We’re all guilty of trying to rewrite history so it supports our ideas, but let’s look at Fulda realistically. The U.S. rightfully spent a good many years planning the good fight in Fulda, and because we did we were successful in preventing that fight and defeating the USSR. The USSR’s only options available were fighting proxy battles in the 3d world, and while our COIN approach may not have been ideal, let’s not forget we did win the war. The Cold War was a much more serious threat to our nation than AQ, so we need to keep that in perspective when we use our 20/20 hindsight. The mistake was continuing to focus on Fulda after the wall came down. AQ now poses a serious threat to our way of life and the global economy, but not to the survival of our nation. They can hurt us, they can’t destroy us.

What is happening today can be compared to historical insurgencies, but simply saying it is the same is akin to making the same error we did when it continued to focus on Fulda based scenarios after the wall came down. This is a global non-state movement that is able to get its message out globally through numerous channels. Speed is not as important as reach.

Don’t confuse a survival tactic with strength. In traditional insurgencies when insurgents were forced to break into smaller groups that meant they were on the losing end during that period of time. Yes they could survive to emerge again “if” the government allowed social conditions to develop that would support their resurgence.

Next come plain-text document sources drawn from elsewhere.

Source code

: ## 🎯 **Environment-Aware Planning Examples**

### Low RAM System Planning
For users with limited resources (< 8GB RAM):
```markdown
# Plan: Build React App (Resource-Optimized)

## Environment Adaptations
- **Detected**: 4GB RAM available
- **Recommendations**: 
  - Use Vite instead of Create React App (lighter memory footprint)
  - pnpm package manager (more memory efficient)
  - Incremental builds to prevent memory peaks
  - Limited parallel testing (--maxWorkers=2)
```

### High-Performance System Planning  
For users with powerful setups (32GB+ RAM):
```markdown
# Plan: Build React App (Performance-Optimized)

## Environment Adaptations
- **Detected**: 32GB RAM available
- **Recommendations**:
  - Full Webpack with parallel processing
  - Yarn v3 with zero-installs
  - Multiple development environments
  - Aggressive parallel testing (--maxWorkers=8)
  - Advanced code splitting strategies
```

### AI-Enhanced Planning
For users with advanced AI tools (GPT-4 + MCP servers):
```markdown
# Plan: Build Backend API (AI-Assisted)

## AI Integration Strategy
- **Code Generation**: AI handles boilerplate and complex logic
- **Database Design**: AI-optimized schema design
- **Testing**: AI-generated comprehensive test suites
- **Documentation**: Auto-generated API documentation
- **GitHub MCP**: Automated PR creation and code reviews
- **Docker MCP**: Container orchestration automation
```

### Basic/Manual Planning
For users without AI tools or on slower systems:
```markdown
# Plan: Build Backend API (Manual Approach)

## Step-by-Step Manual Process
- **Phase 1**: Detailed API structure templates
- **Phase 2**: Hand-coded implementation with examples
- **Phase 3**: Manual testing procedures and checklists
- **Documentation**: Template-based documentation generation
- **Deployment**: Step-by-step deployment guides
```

The current global insurgency is not structured like this, their strategy is different. They want to get us and keep us in multiple fights globally in an attempt to defeat us economically and wear out our will. There is no requirement to win in a military sense. While all analogies of complex situations are imperfect I like comparing their movement to Vivax Malaria, which is the form of malaria that will reattack you periodically throughout the remainder of your life if you get it. The mosquito is the idea, and it is global. The periodic attacks are simply an expression of that idea, some are worse than others, but you know you still have the disease and to date we don’t have cure for it. Using this analogy we have a hostile ideology that is endemic globally and epidemic in some locations. Until we figure out how to eradicate the idea we’ll have to learn how to live with the threat, but it appears that our current response with overt, large military deployments is actually putting that idea into overdrive. Attacking Iraq and Afghanistan may play well with select groups of voters that wanted to see a response after 9/11, but perhaps a more effective response would have been one unseen (IO, clandestine, covert, persuading host nations to take action without our faces present to feed the AQ propaganda). That would be political suicide, but perhaps the only way to win the war.

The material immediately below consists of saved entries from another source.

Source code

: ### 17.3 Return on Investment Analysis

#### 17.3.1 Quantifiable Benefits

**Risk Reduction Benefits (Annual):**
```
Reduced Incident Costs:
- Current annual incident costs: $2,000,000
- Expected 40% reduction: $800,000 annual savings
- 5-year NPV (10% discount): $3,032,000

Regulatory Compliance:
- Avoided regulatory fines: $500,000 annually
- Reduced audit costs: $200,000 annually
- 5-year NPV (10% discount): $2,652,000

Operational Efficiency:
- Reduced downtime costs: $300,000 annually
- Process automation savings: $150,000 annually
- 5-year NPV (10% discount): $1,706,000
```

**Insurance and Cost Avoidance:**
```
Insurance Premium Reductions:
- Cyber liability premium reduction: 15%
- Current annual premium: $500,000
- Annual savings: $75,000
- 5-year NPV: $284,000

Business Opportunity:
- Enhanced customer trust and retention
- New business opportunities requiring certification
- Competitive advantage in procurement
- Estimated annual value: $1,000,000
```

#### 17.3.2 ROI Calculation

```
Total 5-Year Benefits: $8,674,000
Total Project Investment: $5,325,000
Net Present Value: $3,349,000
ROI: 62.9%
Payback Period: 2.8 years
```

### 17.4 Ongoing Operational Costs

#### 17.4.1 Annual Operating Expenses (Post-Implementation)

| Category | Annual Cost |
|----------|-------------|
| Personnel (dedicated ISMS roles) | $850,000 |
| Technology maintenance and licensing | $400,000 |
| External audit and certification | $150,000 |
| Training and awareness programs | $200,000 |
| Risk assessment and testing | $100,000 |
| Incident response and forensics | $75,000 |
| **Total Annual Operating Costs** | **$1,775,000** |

I don't know where you see an infrastructure developing that we can target. Almost all studies I have read have pointed to the opposite. They had an infrastructure that we seriously crippled; now they are decentralized. AQ is now a decentralized umbrella strategy with several small groups (some large groups) and "individuals" developing their own emerging strategies complete independent of an AQ infrastructure, which makes them more dangerous not less. There aren’t simply two or three bank accounts that we need to attack, or one to three master bomb makers. The idea is on the web and in thousands of minds. Furthermore the knowledge on how to conduct terrorist acts is on the web.